======== RECORDS FOR PROCESSING ========

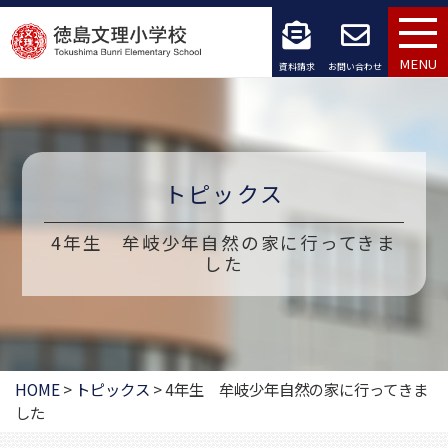
コ
ン
MENU
資料請求
お問い合わせ
テ
ン
ツ
トピックス
へ
4年生 牟岐少年自然の家に行ってきま
ス
した
キ
ッ
プ
HOME
>
トピックス
>
4年生 牟岐少年自然の家に行ってきま
した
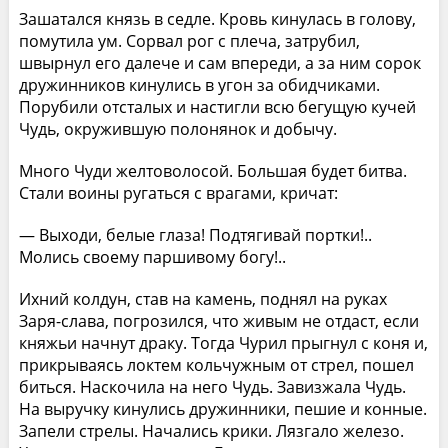
Зашатался князь в седле. Кровь кинулась в голову,
помутила ум. Сорвал рог с плеча, затрубил,
швырнул его далече и сам впереди, а за ним сорок
дружинников кинулись в угон за обидчиками.
Порубили отсталых и настигли всю бегущую кучей
Чудь, окружившую полонянок и добычу.
Много Чуди желтоволосой. Большая будет битва.
Стали воины ругаться с врагами, кричат:
— Выходи, белые глаза! Подтягивай портки!..
Молись своему паршивому богу!..
Ихний колдун, став на камень, поднял на руках
Заря-слава, погрозился, что живым не отдаст, если
княжьи начнут драку. Тогда Чурил прыгнул с коня и,
прикрываясь локтем кольчужным от стрел, пошел
биться. Наскочила на него Чудь. Завизжала Чудь.
На выручку кинулись дружинники, пешие и конные.
Запели стрелы. Начались крики. Лязгало железо.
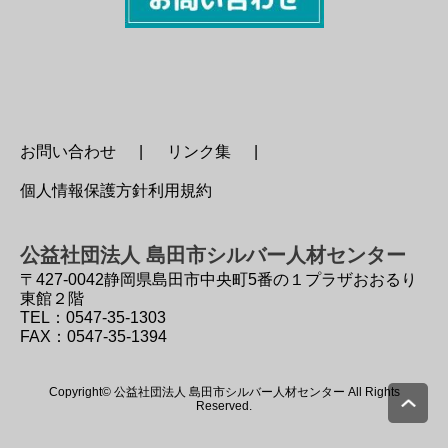
お問い合わせ
リンク集
個人情報保護方針利用規約
公益社団法人 島田市シルバー人材センター
〒427-0042
静岡県島田市中央町5番の１プラザおおるり
東館２階
TEL：0547-35-1303
FAX：0547-35-1394
Copyright© 公益社団法人 島田市シルバー人材センター All Rights
Reserved.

========

PROBLEM DESCRIPTION: Write the records out again exactly; none of the pictures belong in the copy.

ANSWER TO THIS TASK:
コ
ン
MENU
資料請求
お問い合わせ
テ
ン
ツ
トピックス
へ
4年生 牟岐少年自然の家に行ってきま
ス
した
キ
ッ
プ
HOME
>
トピックス
>
4年生 牟岐少年自然の家に行ってきま
した
Зашатался князь в седле. Кровь кинулась в голову,
помутила ум. Сорвал рог с плеча, затрубил,
швырнул его далече и сам впереди, а за ним сорок
дружинников кинулись в угон за обидчиками.
Порубили отсталых и настигли всю бегущую кучей
Чудь, окружившую полонянок и добычу.
Много Чуди желтоволосой. Большая будет битва.
Стали воины ругаться с врагами, кричат:
— Выходи, белые глаза! Подтягивай портки!..
Молись своему паршивому богу!..
Ихний колдун, став на камень, поднял на руках
Заря-слава, погрозился, что живым не отдаст, если
княжьи начнут драку. Тогда Чурил прыгнул с коня и,
прикрываясь локтем кольчужным от стрел, пошел
биться. Наскочила на него Чудь. Завизжала Чудь.
На выручку кинулись дружинники, пешие и конные.
Запели стрелы. Начались крики. Лязгало железо.
お問い合わせ
リンク集
個人情報保護方針利用規約
公益社団法人 島田市シルバー人材センター
〒427-0042
静岡県島田市中央町5番の１プラザおおるり
東館２階
TEL：0547-35-1303
FAX：0547-35-1394
Copyright© 公益社団法人 島田市シルバー人材センター All Rights
Reserved.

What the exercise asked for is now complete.